Fan worms live in tubes on the seafloor. From their heads, the worms extend feather-like tentacles up out of their tubes to sift the water for food particles and aid in respiration. 

To protect themselves from predators, fan worms have evolved a variety of unusual compound eyes on their tentacles that act like shadow or motion detectors, alerting the worm to danger and triggering a rapid hiding response to encroaching objects in the water.

Superficially, some of these eyes resemble those of crustaceans or insects, but their photoreceptor cells are structurally and functionally distinct. 

Researchers from Lund University in Sweden used transcriptomic sequencing to examine the genes expressed in these eyes from a species of fan worm collected on the Great Barrier Reef, Megalomma interrupta. 

This sequencing approach identifies nearly all gene transcripts expressed in a given piece of tissue.  They identified a number of genes that produce light-sensitive cellular signalling components such as opsins and g-proteins in the fan worm’s eyes, which they compared with others known from across the animal kingdom. 

The findings were published last week in the journal Current Biology.

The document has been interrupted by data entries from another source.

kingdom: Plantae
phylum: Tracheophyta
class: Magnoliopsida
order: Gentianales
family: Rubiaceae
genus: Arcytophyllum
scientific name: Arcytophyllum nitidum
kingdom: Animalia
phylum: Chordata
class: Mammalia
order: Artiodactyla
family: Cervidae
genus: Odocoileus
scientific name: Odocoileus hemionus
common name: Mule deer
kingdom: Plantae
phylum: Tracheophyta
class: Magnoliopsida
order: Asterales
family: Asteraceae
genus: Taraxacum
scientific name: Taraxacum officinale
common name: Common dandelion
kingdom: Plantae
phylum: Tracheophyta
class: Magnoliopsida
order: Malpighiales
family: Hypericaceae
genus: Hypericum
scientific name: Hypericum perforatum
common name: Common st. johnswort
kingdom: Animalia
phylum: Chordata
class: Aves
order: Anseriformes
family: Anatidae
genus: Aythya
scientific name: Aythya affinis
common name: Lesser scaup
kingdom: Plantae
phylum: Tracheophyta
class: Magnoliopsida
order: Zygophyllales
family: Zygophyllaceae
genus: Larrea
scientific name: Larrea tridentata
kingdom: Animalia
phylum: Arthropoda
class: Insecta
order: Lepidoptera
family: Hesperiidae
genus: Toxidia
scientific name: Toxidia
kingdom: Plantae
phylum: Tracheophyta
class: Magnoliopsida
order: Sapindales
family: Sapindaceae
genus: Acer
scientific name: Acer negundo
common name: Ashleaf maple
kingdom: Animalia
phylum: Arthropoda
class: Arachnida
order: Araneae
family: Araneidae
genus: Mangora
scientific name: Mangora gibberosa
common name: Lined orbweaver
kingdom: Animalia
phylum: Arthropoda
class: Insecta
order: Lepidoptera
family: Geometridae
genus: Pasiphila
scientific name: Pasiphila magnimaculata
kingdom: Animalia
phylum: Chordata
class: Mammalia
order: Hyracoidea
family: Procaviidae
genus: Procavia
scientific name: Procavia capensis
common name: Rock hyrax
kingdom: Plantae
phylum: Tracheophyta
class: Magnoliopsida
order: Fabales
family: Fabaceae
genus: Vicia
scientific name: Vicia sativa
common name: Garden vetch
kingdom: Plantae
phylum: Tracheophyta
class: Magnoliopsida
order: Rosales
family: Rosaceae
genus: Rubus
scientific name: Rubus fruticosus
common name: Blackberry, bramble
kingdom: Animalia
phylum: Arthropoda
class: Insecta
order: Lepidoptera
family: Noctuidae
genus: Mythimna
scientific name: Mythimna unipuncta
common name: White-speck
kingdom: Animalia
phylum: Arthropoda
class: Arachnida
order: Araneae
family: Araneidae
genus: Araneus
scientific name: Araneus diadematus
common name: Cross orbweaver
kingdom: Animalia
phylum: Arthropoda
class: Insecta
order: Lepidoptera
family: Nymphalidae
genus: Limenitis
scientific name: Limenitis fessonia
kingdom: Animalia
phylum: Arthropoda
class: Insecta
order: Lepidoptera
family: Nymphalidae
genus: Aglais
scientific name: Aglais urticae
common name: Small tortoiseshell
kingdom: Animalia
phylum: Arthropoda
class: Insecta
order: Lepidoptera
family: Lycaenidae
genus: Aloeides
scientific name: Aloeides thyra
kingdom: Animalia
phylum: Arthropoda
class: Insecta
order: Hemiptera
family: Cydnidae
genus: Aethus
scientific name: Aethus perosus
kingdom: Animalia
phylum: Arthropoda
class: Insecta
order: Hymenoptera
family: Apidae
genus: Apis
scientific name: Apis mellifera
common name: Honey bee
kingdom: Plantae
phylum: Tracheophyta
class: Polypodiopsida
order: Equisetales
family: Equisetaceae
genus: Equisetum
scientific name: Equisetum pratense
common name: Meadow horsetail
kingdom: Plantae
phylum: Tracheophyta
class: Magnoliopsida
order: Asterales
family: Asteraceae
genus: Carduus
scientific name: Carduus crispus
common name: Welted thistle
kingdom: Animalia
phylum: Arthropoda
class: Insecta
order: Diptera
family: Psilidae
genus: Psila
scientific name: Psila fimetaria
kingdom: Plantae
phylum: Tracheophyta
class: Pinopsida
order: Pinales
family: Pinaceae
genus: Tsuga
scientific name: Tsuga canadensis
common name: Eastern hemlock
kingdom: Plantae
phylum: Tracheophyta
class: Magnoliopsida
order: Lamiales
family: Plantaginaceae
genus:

Lead author Dr Michael Bok, Senior Research Associate at the University of Bristol's Ecology of Vision Group – part of the School of Biological Sciences, said: "Surprisingly, we found an unusual set of light-sensing genes, previously only seen in simple photoreceptors in the brains of some invertebrates. 

"It seems that the eyes on the tentacles of fan worms evolved independently from all other visual systems in order to support the needs of their unusual filter-feeding lifestyle. 

"Many questions remain about the evolution and function of these eyes. 

"Due to their unique evolutionary history and neural circuitry these eyes could offer many clues about the emergence of new sensory systems and how the first eyes may have arisen."